To develop a high confidence SRM assay for the human kinome, we set out to systematically identify proteotypic peptides and empirically evaluate their quantotypic properties. To ensure our assay covers the complexity of post-transcriptional and translational modifications observed in vivo, we enriched and identified endogenously expressed protein kinases using discovery-based MS followed by SRM assessment of all in silico predicted non-modified tryptic peptides (see Fig. 1a for workflow). Initially we sought to identify expressed protein kinases across a panel of six cell lines. Using ActivX nucleotide analogues (desthiobiotin-ATP and -ADP), we enriched nucleotide binding proteins and identified isolated proteins by data-dependent analysis on an Orbitrap Velos14,15. This led to the accumulated identification of 219 protein kinases (Fig. 1b and Supplementary Fig. 1), covering 42% of the human kinome (Fig. 1d). To evaluate the proteotypic properties of all tryptic peptides for the identified kinases, we in silico digested the entire protein coding sequence and evaluated the intensity of all SRM transitions on a triple quadrupole mass spectrometer12 (Online Methods). To increase sensitivity during this stage of assay development, we evaluated protein kinases from enriched samples where the discovery analysis provided high sequence coverage. In total, we evaluated 35954 transitions (y-series ions) targeting 5806 peptides across 208 protein kinases (Fig. 1c and Online Methods). Due to the high number of peptides that were evaluated, we predicted the retention time of each peptide using SSRCalc 3.016, which facilitated the evaluation of close to 1000 transitions in a single MS analysis.
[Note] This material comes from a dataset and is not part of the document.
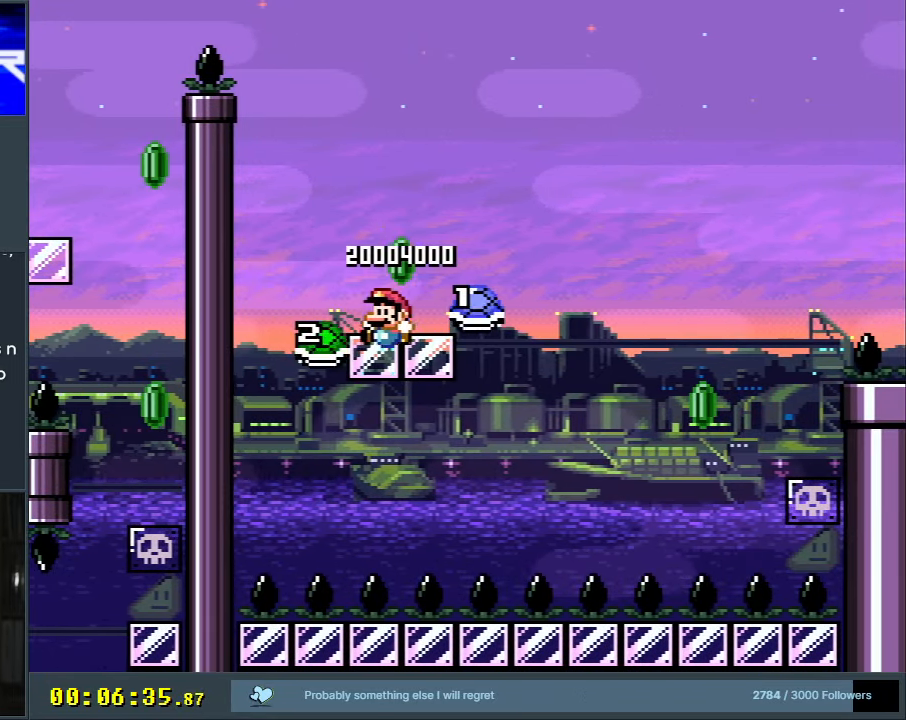
{"buttons": ["B", "Y", "DPAD_RIGHT"], "events": [[17, "Y", "down"], [50, "DPAD_RIGHT", "down"], [350, "DPAD_RIGHT", "up"], [500, "DPAD_RIGHT", "down"]]}
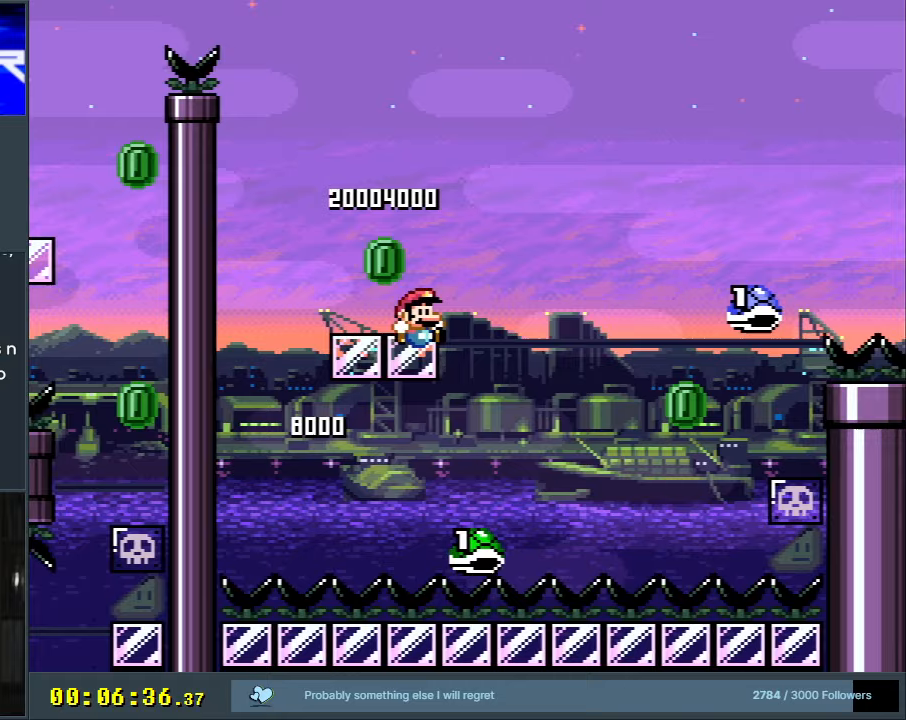
{"buttons": ["B", "Y"], "events": [[200, "DPAD_RIGHT", "up"]]}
In total, this led to the identification of 4375 transitions for 1820 peptides covering 207 protein kinases (Supplementary Table 1). Subsequent filtering for sequence uniqueness further reduced this to 790 proteotypic peptides targeting 196 protein kinases, covering 37% of the human kinome (Fig. 1d), where 132 (25%) were covered by three or more proteotypic peptides. All proteotypic peptides, from the 132 kinases, were subsequently validated with synthetic counterparts where 453 of 466 peptides displayed a Pearson correlation >0.8 and ΔiRT <10 (<1.5 minutes), validating 97% of the peptides (Online Methods, Supplementary Fig. 2 and Supplementary Table 2). To our knowledge this represents the highest coverage of the human kinome by SRM to date.

Figure 1. Development of a targeted proteomic assay for human protein kinases.

Figure 1

(a) Overview of the workflow combining enrichment and identification of nucleotide binding proteins with subsequent evaluation of proteotypic and quantotypic peptides. (b) Bar graph showing the unique and accumulated number of identified kinases across six cell lines. (c) Box plots displaying the number of evaluated peptides per protein including total number of in silico digested peptides evaluated by SRM, all peptides identified by SRM, assigned proteotypic peptides, and proteotypic peptides validated by synthetic counterparts. For each box, centre lines show the medians; box limits indicate the 25th and 75th percentiles, whiskers extend 1.5 times the interquartile range from the 25th and 75th percentiles and outliers are represented by circles. (d) Coverage of the human kinome. Kinases with successfully identified proteotypic peptides are shown in red. Kinases only detected by discovery MS are shown in yellow. The use of the kinome tree is reproduced courtesy of Cell Signaling Technology, Inc. (www.cellsignal.com).

To empirically assess the quantotypic properties of all proteotypic peptides, we devised an easily implemented workflow building on the use of endogenous proteins for assay development. Since quantotypic peptides are stoichiometric to the level of the protein, we reasoned that the relative level between proteotypic peptides from the same protein could be used to empirically assess their quantotypic properties. Any modification of a peptide will result in a net decrease in the level of the unmodified version. Therefore, within each protein, the ratio between any two quantotypic peptides will be constant across multiple biological conditions. Conversely, if a peptide is differentially modified across samples, the ratio to other proteotypic peptides changes. Since peptides are compared in a pairwise manner within each protein, this approach is tolerant to differences in total protein levels and is more robust when differences exist.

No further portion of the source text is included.